### Vorliegender Text ###
Kommentar
21:13 Uhr, 07.05.2018

Notenbanken weltweit kaufen kaum noch US-Anleihen. Warum?

Geld regiert die Welt, heißt es. Und wer hat so viel Geld wie die Notenbanken? Niemand. Wer seine Interessen vertreten will, tut dies am besten über Notenbanken.

Erwähnte Instrumente

  • EUR/USD
    ISIN: EU0009652759Kopiert
    Kursstand: 1,19250 $ (FOREX) - Zum Zeitpunkt der Veröffentlichung
  • US Dollar Index Futures
    Kursstand: 92,59 Pkt (JFD Brokers) - Zum Zeitpunkt der Veröffentlichung
  • EUR/USD - WKN: 965275 - ISIN: EU0009652759 - Kurs: 1,19250 $ (FOREX)
  • US Dollar Index Futures - Kurs: 92,59 Pkt (JFD Brokers)

Vor zwei Wochen tauchte ein Schreckenschart auf (Grafik 1). Es geht dabei um den Besitz von US-Staatsanleihen. Das Ausland kaufte jahrzehntelang im großen Stil diese Anleihen. Seit 6 Jahren hat sich aber nicht mehr viel getan. Insbesondere ausländische Notenbanken hielten sich zurück.

Nicht nur werden weniger Anleihen vom Ausland gekauft, sondern sogar verkauft. Zwischen Sommer 2015 und Ende 2016 verkauften Notenbanken 400 Mrd. an US-Anleihen. Ein Teil wurde inzwischen wieder aufgeholt, doch die Frage steht im Raum: Wieso kaufen Notenbanken nicht immer mehr US-Anleihen? Und wer soll die USA finanzieren, wenn nicht die Notenbanken?
### Daten ###
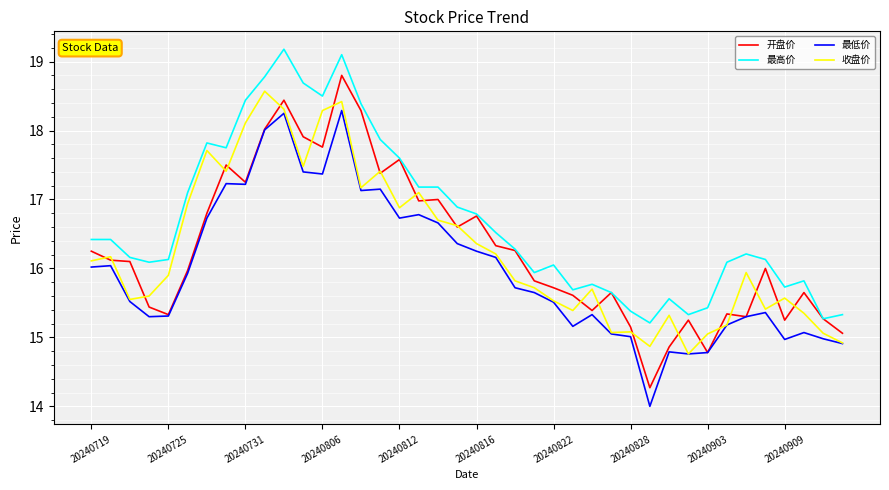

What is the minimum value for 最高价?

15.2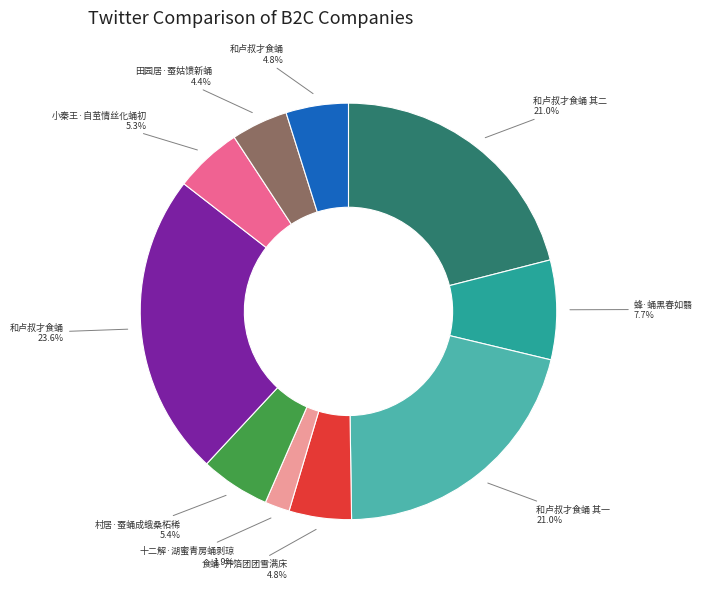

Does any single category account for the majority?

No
###
### Daten ###
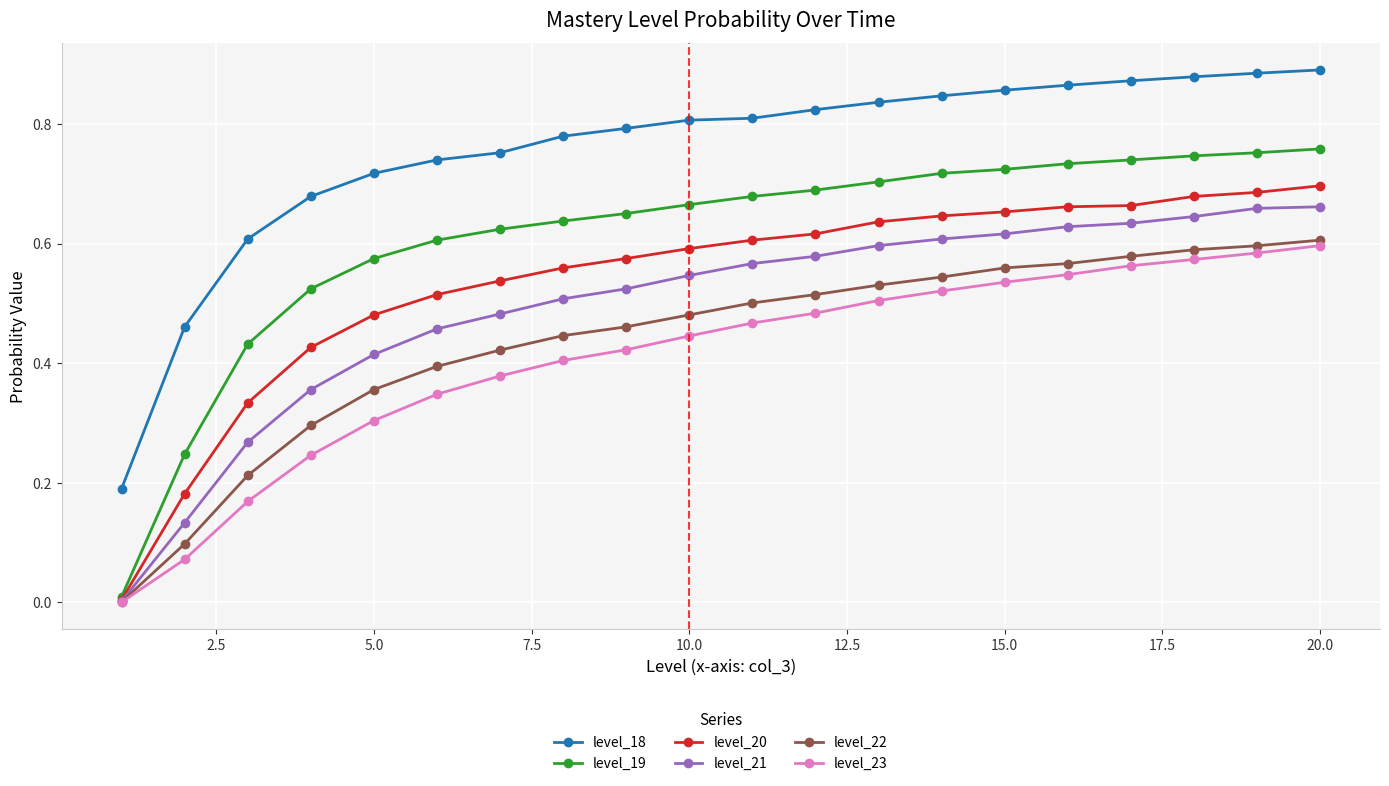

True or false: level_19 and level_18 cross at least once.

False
###
Aufgaben -
1. Beantworte kurz diese Fragen zum Kommentar über Notenbanken und US-Anleihen:
(a) Zu welcher Uhrzeit und an welchem Tag wurde der Kommentar veröffentlicht?
(b) Seit wie vielen Jahren hat sich beim Kauf von US-Staatsanleihen durch das Ausland nicht mehr viel getan?
(c) Für wie viel haben Notenbanken zwischen Sommer 2015 und Ende 2016 US-Anleihen verkauft?
2. Setze den Kommentar über Notenbanken und US-Anleihen nach seinem letzten Satz fort.
Das Material kommt aus einer anderen Quelle.

Lösungen je Aufgabe -
1.
(a) Um 21:13 Uhr am 07.05.2018.
(b) Seit 6 Jahren.
(c) Für 400 Mrd.

2.
Die zweite Frage ist sehr relevant. Ausländische Notenbanken hielten einmal ein Drittel aller US-Staatsanleihen. Dabei geht es um die Anleihen, die tatsächlich auf dem Markt verfügbar sind. Das sind knapp 15 Billionen Dollar. Die Schulden der USA sind höher, allerdings werden 5 Billionen von staatlichen Stellen selbst gehalten.

Die Defizite der USA werden innerhalb kurzer Zeit die Billionenmarke überschreiten. Zusätzlich verkauft die Fed Anleihen. Der Finanzierungsbedarf ist also enorm. Wenn sich Notenbanken nun weigern, ihren Bestand auszubauen, ist das ein Problem. Es ist darüber hinaus ohnehin suspekt, wenn ausländische Notenbanken plötzlich keine Anleihen mehr kaufen. Was geht da bloß vor sich?

Verschwörungstheoretiker hätten an dieser Frage wohl ihre Freude. Es ließe sich ein herrliches Komplott gegen die USA konstruieren. In Wirklichkeit ist die Entwicklung weniger spektakulär. Ein Blick auf die längere Historie (Grafik 2) zeigt, warum.

Ausländische Notenbanken weiten ihren Bestand an US-Anleihen seit Jahrzehnten immer weiter aus. Ende der 70er Jahre hielten sie bereits ein Viertel aller Anleihen. Der Anteil ging bis Mitte der 80er Jahre auf 10 % zurück. Das hatte zwei Gründe. Einerseits kauften Notenbanken so gut wie keine Anleihen mehr, andererseits stieg die Verschuldung der USA stark an.

Zwischen 1996 und 2002 verhielt es sich umgekehrt. Notenbanken kauften kaum Anleihen, doch die Verschuldung ging zurück. Der Anteil stieg daher. Wichtig ist aber, dass Notenbanken bereits zwei Mal eine Pause einlegten, die jeweils 5-6 Jahre dauerte. Jetzt wird wieder eine Pause eingelegt, die seit knapp 5 Jahren andauert.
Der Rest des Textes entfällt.